To those who think he's wrong... would you want to be treated by a doctor who may have a beef with your political position or would you rather know it upfront and go elsewhere?

April 5, 2010 at 1:52 PM  
Blogger Dicey said...

I'm a sucker for intrigue so I can appreciate this sort of thing whether I agree with the position or not; it makes my day more interesting. So if he was my doctor, I would keep seeing him unless I felt his political feelings were overpowering his ability to demonstrate professionalism during appointments. I would definitely not announce my own political leanings, though. I would be afraid of biasing him against my well being...

April 5, 2010 at 4:56 PM  
Blogger Matt said...

I guess typical business protocol would be to not express political views, but I guess in extreme situations it might be ok. I laud him for the fact that despite possible damage to his business he supports his convictions to express his opinion on the matter.

Personally, I think people who object to his sign should just go somewhere else.
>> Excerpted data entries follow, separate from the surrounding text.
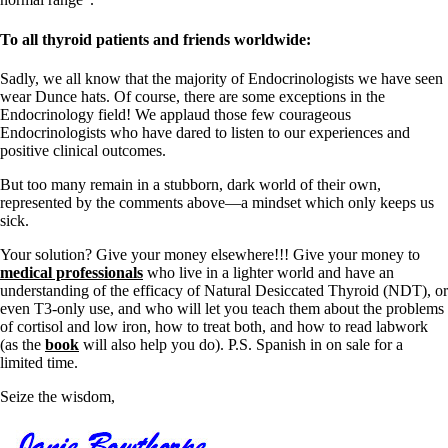
To all thyroid patients and friends worldwide:
Sadly, we all know that the majority of Endocrinologists we have seen
wear Dunce hats. Of course, there are some exceptions in the
Endocrinology field! We applaud those few courageous
Endocrinologists who have dared to listen to our experiences and
positive clinical outcomes.
But too many remain in a stubborn, dark world of their own,
represented by the comments above—a mindset which only keeps us
sick.
Your solution? Give your money elsewhere!!! Give your money to
medical professionals
who live in a lighter world and have an
understanding of the efficacy of Natural Desiccated Thyroid (NDT), or
even T3-only use, and who will let you teach them about the problems
of cortisol and low iron, how to treat both, and how to read labwork
(as the
book
will also help you do). P.S. Spanish in on sale for a
limited time.
Seize the wisdom,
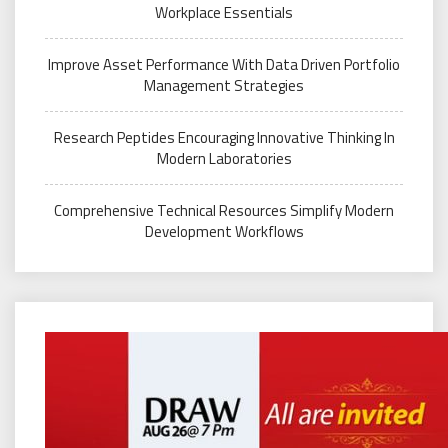
Workplace Essentials
Improve Asset Performance With Data Driven Portfolio
Management Strategies
Research Peptides Encouraging Innovative Thinking In
Modern Laboratories
Comprehensive Technical Resources Simplify Modern
Development Workflows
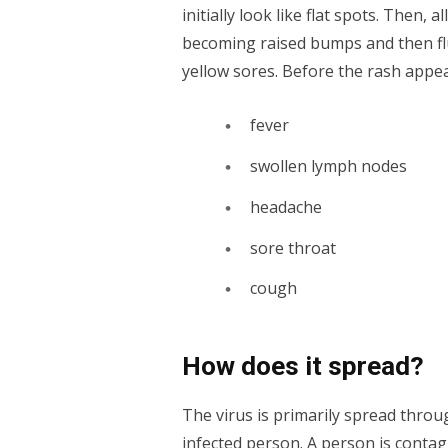
initially look like flat spots. Then,
becoming raised bumps and then fluid
yellow sores. Before the rash appe
fever
swollen lymph nodes
headache
sore throat
cough
How does it spread?
The virus is primarily spread throug
infected person. A person is conta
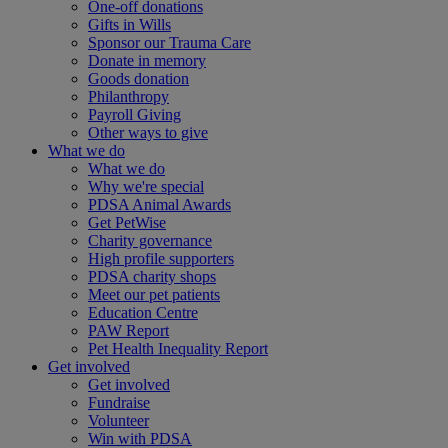
One-off donations
Gifts in Wills
Sponsor our Trauma Care
Donate in memory
Goods donation
Philanthropy
Payroll Giving
Other ways to give
What we do
What we do
Why we're special
PDSA Animal Awards
Get PetWise
Charity governance
High profile supporters
PDSA charity shops
Meet our pet patients
Education Centre
PAW Report
Pet Health Inequality Report
Get involved
Get involved
Fundraise
Volunteer
Win with PDSA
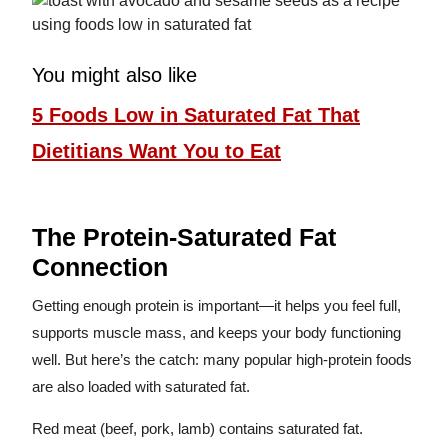
You might also like
5 Foods Low in Saturated Fat That
Dietitians Want You to Eat
The Protein-Saturated Fat
Connection
Getting enough protein is important—it helps you feel full,
supports muscle mass, and keeps your body functioning
well. But here’s the catch: many popular high-protein foods
are also loaded with saturated fat.
Red meat (beef, pork, lamb) contains saturated fat.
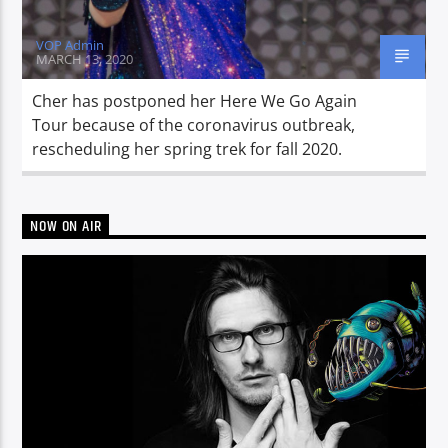
VOP Admin
MARCH 13, 2020
Cher has postponed her Here We Go Again
Tour because of the coronavirus outbreak,
rescheduling her spring trek for fall 2020.
NOW ON AIR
As with any objections, customers can take their money elsewhere. On the flipside of worrying about bias, I personally wouldn't want to give my business to someone with such a contradicting belief to myself.

My wife and her family are all in the medical field so we have very strong disdain for this bill. It was a very downcast day that morning...

April 5, 2010 at 9:49 PM  
Blogger Amanda said...

This is absurd. There is a strong public policy against doctors DISCOURAGING current patients from receiving medical care. Many people are afraid to go to the doctor or don't like doctors as it is. This doctor is perpetuating such fears and opinions. Further, he should be concerned ONLY with the health of his patient, not with their political views. The relationship between a doctor and patient is sensitive and legally protected (i.e. doctor patient privilege). This flies in the face of such notions.
And just so everyone knows, it is offensive when people use MD as short hand for "doctor." not all doctors are MD's.
- Wife of a Future D.O. DOCTOR

April 7, 2010 at 2:53 PM  
Blogger Kathi the wingspouse said...

Amanda, Sorry for the MD (which I do frequently). My own PCP is a D.O. Sometimes we don't think.

April 7, 2010 at 3:04 PM  
Blogger Mèimei's little Designs said...

"To those who think he's wrong... would you want to be treated by a doctor who may have a beef with your political position or would you rather know it upfront and go elsewhere?"

Personally, I just don't want to know about it. When it comes to my health, all I care about is that my physician is helping me to manage my health. I don't care if he or she believes in purple martians, as long as they keep that fact to themselves and it doesn't hinder their ability to give me care. Aside from being a mass murderer or total freak, I only care that I am treated with respect and that he or she is looking out for my best interest in regards to my health.
But I was raised to believe that it's poor taste to talk about money [whether you have it or not] or politics with "strangers."